I've been sewing since I was six (almost eighteen years!), but other people are just starting out. This month is for them, really. But, folks with experience, I want to welcome you into the discussion. Have something to add? Want to make a post of your own covering a similar topic? Join the discussion. I'd love to have you here, and I'd be proud to link to blog posts if you make them.

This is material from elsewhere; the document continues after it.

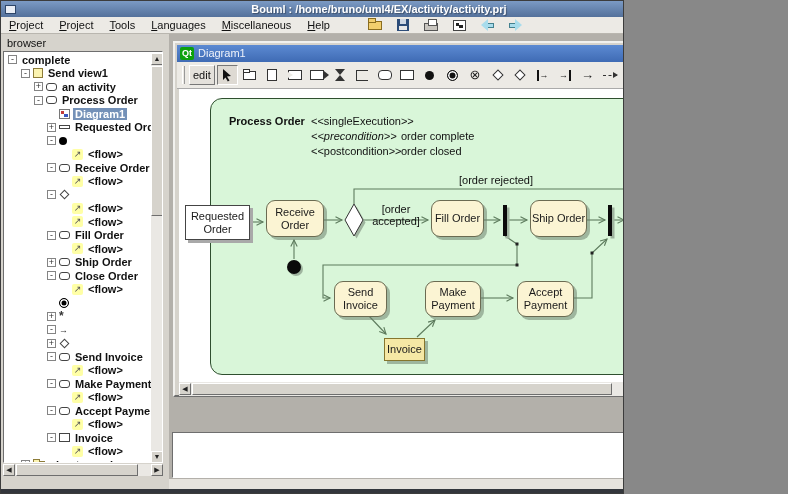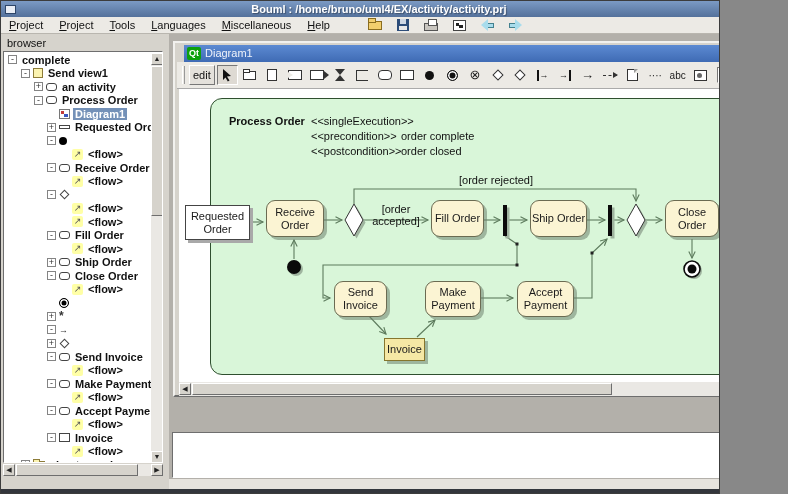"Bouml :" #win { width: 720px -> 624px }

To start this month, I think it's best to talk about starting points. When you're making your own clothes, it's important to start somewhere, and, the way I see it, you've got three options.

1. Your fabric
Fabric is probably the best starting point. Sometimes, you'll see a fabric and have the whole idea for something pop into your head. This one happens to me all the time. I'll see a fabric on a shelf and suddenly know exactly what kind of garment it needs to be. That blue and gray small plaid over there? Clearly it needs to be a jumper, worn over a blouse with a Peter Pan collar. That cotton printed with a floral modeled after Russian folk art? It needs to be a dress with contrast trim at the neck and hem. That subtly tweedy suiting? A pair of wide-legged trousers waiting to happen.
And, once you've got your inspiration, you can go searching for the pattern. Patterns are the easiest thing to modify, really. You can draft your own. You have years and years of patterns to look through. You can modify one of those preexisting patterns.

2. Your pattern
Patterns can be a really easy starting point if you want a simpler outfit. Solid colors and basic patterns (houndstooth, plaid, stripes, etc.) are easy to find in all different styles.
Sometimes, though, finding the perfect fabric can be tough. I once wanted a simple black and white polka dotted cotton fabric for a 1950s style sundress. I found it in satin and jersey. I found bigger polka dots than I wanted and smaller polka dots than I wanted. I found it in pink and green and brown. But it took six months and sending out the message to the extended family to find just the right fabric.

3. Your concept
This is the hardest starting point, especially for beginning DIYers. It's like trying to hit a moving target from a moving platform.You have a vision in your head, and you not only need to find a pattern that works but a fabric that works, too. It's kind of maddening when this happens, but what can you do?
Well, there are several things you can do. You can sketch it and sit on the idea until you find something perfect. You can design your own fabric with companies like Spoonflower. But, I must admit, this is the hardest one because you need to have many skill sets: fabric design, sewing, pattern drafting, maybe even screen printing or applique or painting.

Personally, I find the design process to be either the easiest or the most frustrating part of a sewing project. Sometimes, you get this image in your head and spend days, weeks, or months chasing the perfect fabric or pattern to make your vision a reality.

And sometimes, sad to say, you never find it.

But other times things just fall into your lap. You're not looking for the perfect tweed suiting for a pair of wide-legged trousers, but it just happens to be on the sale rack and machine washable, for example.

The real point is that you need to start somewhere and I most recommend starting with the fabric. Wander through the fabric aisles and find something beautiful. Then, be brave and make it into something wonderful.


  1. I do this all the time when I'm browsing the aisles at JoAnn Fabrics. I'll see something wonderful and know exactly what it's mean to be.

    I had this shameful habit of often making my clothing freehand - no patterns. I know, more or less, my body measurements and I fit things to my body as I sew them.

    This was such a disastrous idea in the beginning but I think I've got it down to a science now. Granted...I would NEVER do this if I were making a garment for someone else....

    1. My mom taught me years ago how to sew, and I've only ever sewn clothing from a pattern. Except for dirndl skirts (the nice, basic, gathered ones), which are simple enough that no pattern is necessary. Sewing without a pattern takes practice and a commendable lack of fear of screwing things up.